Discussion and promising development
As we stressed throughout the presentation the speech coding for the Internet is in the transitional period right now. There are working methods for transmitting real time speech over a packet-oriented network. On the other hand these methods were directly adopted from the circuit switched networks. To authors knowledge there are no methods developed especially for the Internet environment.
The Internet poses some problems then it comes to the transmission speech (delay, errors etc.). However it allows us drop some fundamental restrictions which were considered in the development of the speech coders for the circuit switched networks. In this section we will try to highlight the advantages which gives the Internet.
Firstly, the fixed bitrate. It does make more sense to speak about the average bitrate in the Internet environment. The absence of the fixed bitrate restriction allows us in principle to develop a speech coding methods which distribute the bit budget in an adaptive fashion. Experiments and our knowledge about the speech perception and source coding clearly show that the amount of bits one has to spend on coding of a speech segment depends on the speech segment itself. Therefore we are talking about the constant quality speech coding as the opposite to the constant bitrate. The quality (average) versus rate for the pre-Internet era and rate (average) versus quality for the Internet era are shown in Figure 1.

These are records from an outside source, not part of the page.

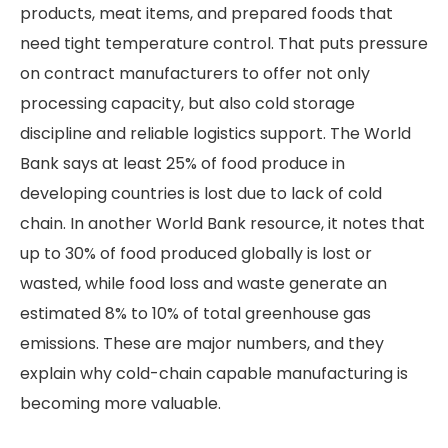
products, meat items, and prepared foods that
need tight temperature control. That puts pressure
on contract manufacturers to offer not only
processing capacity, but also cold storage
discipline and reliable logistics support. The World
Bank says at least 25% of food produce in
developing countries is lost due to lack of cold
chain. In another World Bank resource, it notes that
up to 30% of food produced globally is lost or
wasted, while food loss and waste generate an
estimated 8% to 10% of total greenhouse gas
emissions. These are major numbers, and they
explain why cold-chain capable manufacturing is
becoming more valuable.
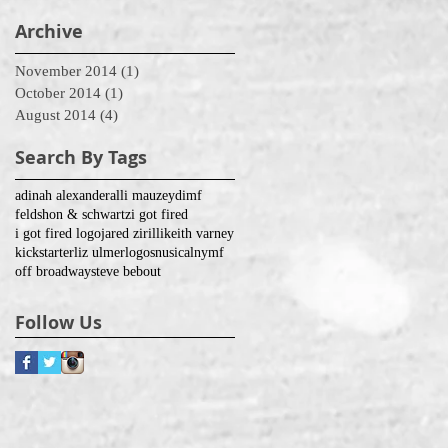
Archive
November 2014
(1)
1 post
October 2014
(1)
1 post
August 2014
(4)
4 posts
Search By Tags
adinah alexander
alli mauzey
dimf
feldshon & schwartz
i got fired
i got fired logo
jared zirilli
keith varney
kickstarter
liz ulmer
logos
nusical
nymf
off broadway
steve bebout
Follow Us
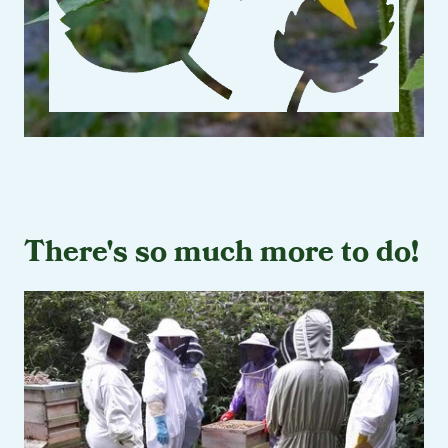
There's so much more to do!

Figure 1. Towards constant quality
speech coding in the Internet era.
Considering our still limited knowledge of the speech perception, development of the constant quality speech coder might take some time though. Nonetheless, the Internet gives us such a possibility and we believe this is the way to go. Naturally, one does not care about the bitrate one just wants to use the phone (IP phone) for a conversation. However for the currently used coding philosophies the quality of the coding sometimes drops dramatically, which is very annoying for the user.

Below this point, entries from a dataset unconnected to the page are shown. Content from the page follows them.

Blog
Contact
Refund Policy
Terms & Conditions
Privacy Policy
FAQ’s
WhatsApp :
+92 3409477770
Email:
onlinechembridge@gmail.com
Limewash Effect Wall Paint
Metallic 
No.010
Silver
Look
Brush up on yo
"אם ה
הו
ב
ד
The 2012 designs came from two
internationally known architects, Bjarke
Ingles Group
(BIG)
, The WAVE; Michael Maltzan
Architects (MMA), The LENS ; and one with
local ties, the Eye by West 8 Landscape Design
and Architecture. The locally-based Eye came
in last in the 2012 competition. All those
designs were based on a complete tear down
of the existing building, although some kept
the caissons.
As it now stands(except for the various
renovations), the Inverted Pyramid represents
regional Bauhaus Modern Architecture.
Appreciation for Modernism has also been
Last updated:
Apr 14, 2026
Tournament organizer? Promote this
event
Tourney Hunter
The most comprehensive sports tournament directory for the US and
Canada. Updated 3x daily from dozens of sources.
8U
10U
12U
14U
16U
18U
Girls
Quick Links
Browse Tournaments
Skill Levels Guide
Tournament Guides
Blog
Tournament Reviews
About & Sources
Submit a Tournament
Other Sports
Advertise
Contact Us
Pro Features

The most promising schemes from the constant quality point of view right now are the pitch synchronous. Several schemes have been proposed with sinusoidal and waveform interpolation having the most success.
The pitch synchronous analysis of the speech signal has two main advantages over time synchronous (most modern coding standards). Firstly, analysis approximates the analysis made by the human ear, which gives perceptually most relevant set of the parameters as the result of the speech signal decomposition. This allows us to perform very efficient quantization. Secondly, these types of coders naturally exhibit extremely high robustness against the channel errors. In few words this is the result of the pitch synchronous analysis and reconstruction, which means that in the case of the packet loss we loose an integer number of periods. The lost periods can be reconstructed very accurately from the perceptual point of view by means of simple interpolation between the received ones. Moreover, the same interpolation principle allows us to maintain the smooth pitch evolution, which proved to be very important.
The personal Internet telephony becomes more and more popular these
days. This means that considering the speed of the modern CPUs of the personal
computers we can essentially drop the complexity restriction. Therefore
we can expect commercial implementations of the coders which were considered
too complex for an implementation on a single DSP chip, wherefore were
not standardized by ITU. Firstly these would be some enhancements to the
already standardized coders. Secondly we expect coders based on sinusoidal
and waveform interpolation models (and others) come to the market.